The Trudeau government cannot blame its budgetary deficit on its predecessor, external shocks or other factors, writes Sean Speer.
By Sean Speer, October 22, 2018
Late last week the federal government released its Annual Financial Report for 2017/18. The AFR, as it is frequently referred to, provides the final fiscal outcomes for the previous year. It is therefore an opportunity to assess the government’s fiscal performance relative to its projections.
The 2017/18’s outcomes are slightly complicated due to an accounting change related to the government’s pension liabilities. Others such as UBC’s Kevin Milligan have done a good job explaining the changes, their rationale, and what they mean for understanding the revised fiscal data.
I won’t address them here. I’m principally interested in the nagging idea that the government’s deficit is somehow the result of a one-time drop in revenue in 2016/17. This is a subject that I’ve written about before.
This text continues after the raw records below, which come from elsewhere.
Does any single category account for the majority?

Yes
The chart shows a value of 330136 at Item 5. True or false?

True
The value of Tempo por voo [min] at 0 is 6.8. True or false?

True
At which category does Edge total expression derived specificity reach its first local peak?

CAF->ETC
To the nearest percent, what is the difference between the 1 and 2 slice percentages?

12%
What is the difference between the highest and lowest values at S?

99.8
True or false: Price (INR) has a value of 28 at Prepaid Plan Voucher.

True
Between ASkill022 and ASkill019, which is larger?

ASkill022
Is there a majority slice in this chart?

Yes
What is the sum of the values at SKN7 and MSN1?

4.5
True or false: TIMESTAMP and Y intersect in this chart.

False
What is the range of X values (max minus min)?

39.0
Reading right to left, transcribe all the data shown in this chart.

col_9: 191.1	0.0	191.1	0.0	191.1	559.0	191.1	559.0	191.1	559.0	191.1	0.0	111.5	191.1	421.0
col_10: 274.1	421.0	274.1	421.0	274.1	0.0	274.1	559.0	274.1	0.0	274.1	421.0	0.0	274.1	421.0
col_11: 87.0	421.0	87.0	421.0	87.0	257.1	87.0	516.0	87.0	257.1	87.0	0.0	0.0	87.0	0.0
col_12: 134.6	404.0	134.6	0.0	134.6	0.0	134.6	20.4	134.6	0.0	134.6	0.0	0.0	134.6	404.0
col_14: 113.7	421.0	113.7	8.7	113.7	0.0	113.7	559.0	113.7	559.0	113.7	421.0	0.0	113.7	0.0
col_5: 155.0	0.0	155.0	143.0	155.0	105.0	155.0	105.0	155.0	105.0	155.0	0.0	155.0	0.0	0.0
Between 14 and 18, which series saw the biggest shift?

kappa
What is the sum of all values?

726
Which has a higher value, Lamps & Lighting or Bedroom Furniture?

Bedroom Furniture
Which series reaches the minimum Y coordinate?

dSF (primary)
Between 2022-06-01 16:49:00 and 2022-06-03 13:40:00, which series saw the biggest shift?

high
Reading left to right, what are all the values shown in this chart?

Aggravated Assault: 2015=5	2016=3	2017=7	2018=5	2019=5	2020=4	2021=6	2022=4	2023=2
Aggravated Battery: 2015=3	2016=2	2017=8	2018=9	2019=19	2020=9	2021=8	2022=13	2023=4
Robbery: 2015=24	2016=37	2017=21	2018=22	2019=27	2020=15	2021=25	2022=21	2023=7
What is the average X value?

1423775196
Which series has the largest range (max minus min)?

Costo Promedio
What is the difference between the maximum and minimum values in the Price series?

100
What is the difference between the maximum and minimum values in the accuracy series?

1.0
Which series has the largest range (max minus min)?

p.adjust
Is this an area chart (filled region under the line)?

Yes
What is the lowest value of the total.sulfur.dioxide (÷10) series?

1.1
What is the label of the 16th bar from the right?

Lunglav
It’s indeed the case that the current government experienced a sharp, one-time revenue decline in its first full-year in office. Federal revenues fell by $9 billion relative to the Harper government’s projections mere months earlier. Had Mr. Harper been re-elected, his government would have faced the same fiscal squeeze. It’s quite possible – in fact, likely – that his government would have also recorded a budgetary deficit in 2016/17 as a result. I don’t disagree or challenge this point.
But the idea that this one-time drop in revenue in 2016/17 somehow grants the Trudeau government dispensation from its own fiscal choices in subsequent years is incorrect. The recent AFR further confirms my point.
Comparing the Budget 2015’s projections for 2017/18 and the AFR’s actual outcomes enables us to see what budget inputs – including revenues, program spending, and public debt charges – have changed. Basically it helps us to isolate the extent to which these different factors are driving changes in Ottawa’s fiscal outcomes. The table below highlights the differences between the Annual Financial Report and Budget 2015 for 2017/18.
DIFFERENCES BETWEEN THE ANNUAL FINANCIAL REPORT’S OUTCOME AND 2015 BUDGET PROJECTIONS, 2017/18
In billions | 2017/18 |
Total revenues | 0.3 |
Program Spending | 28.0 |
Debt Charges | -6.1 |
Total Spending | 21.9 |
Surplus/Deficit | -21.6 |
This year’s situation is different than in 2016/17. The government cannot blame its budgetary deficit on Mr. Harper or external shocks or some other factors. It’s driven principally by its own discretionary spending choices.
Revenues came in at $313.6 billion rather than $313.3 billion as projected in the 2015 Budget. Public debt charges were $21.9 billion rather than $28 billion as projected in the 2015 budget. This means that between higher revenues and lower public debt charges the government experienced a $6.5 billion fiscal improvement relative to Budget 2015’s projections separate and apart from any spending choices.
Remember the Trudeau government came to office with commitments of incremental spending increases within a budgetary framework capped at $10 billion annual deficits. Higher-than-projected revenues and lower public debt charges could have enabled it to live within this campaign promise if the government wanted to. Yet the 2017/18 deficit is still about $8.5 billion higher than Mr. Trudeau’s campaign promises. Nearly $30 billion in new, incremental government spending is the main culprit. And, as we’ve written elsewhere, the notion that this is mostly infrastructure spending is also false.
One can argue that the government’s new, incremental, non-infrastructure spending is useful. One can also argue that Ottawa’s public finances are under control and the higher deficit doesn’t matter. But one can’t argue that this year’s deficit isn’t the result of the government’s own discretionary spending choices.
The Trudeau government has made its fiscal bed. Now it needs to lie in it. And ultimately persuade Canadians that its fiscal choices were right.
Sean Speer is a Munk Senior Fellow at the Macdonald-Laurier Institute.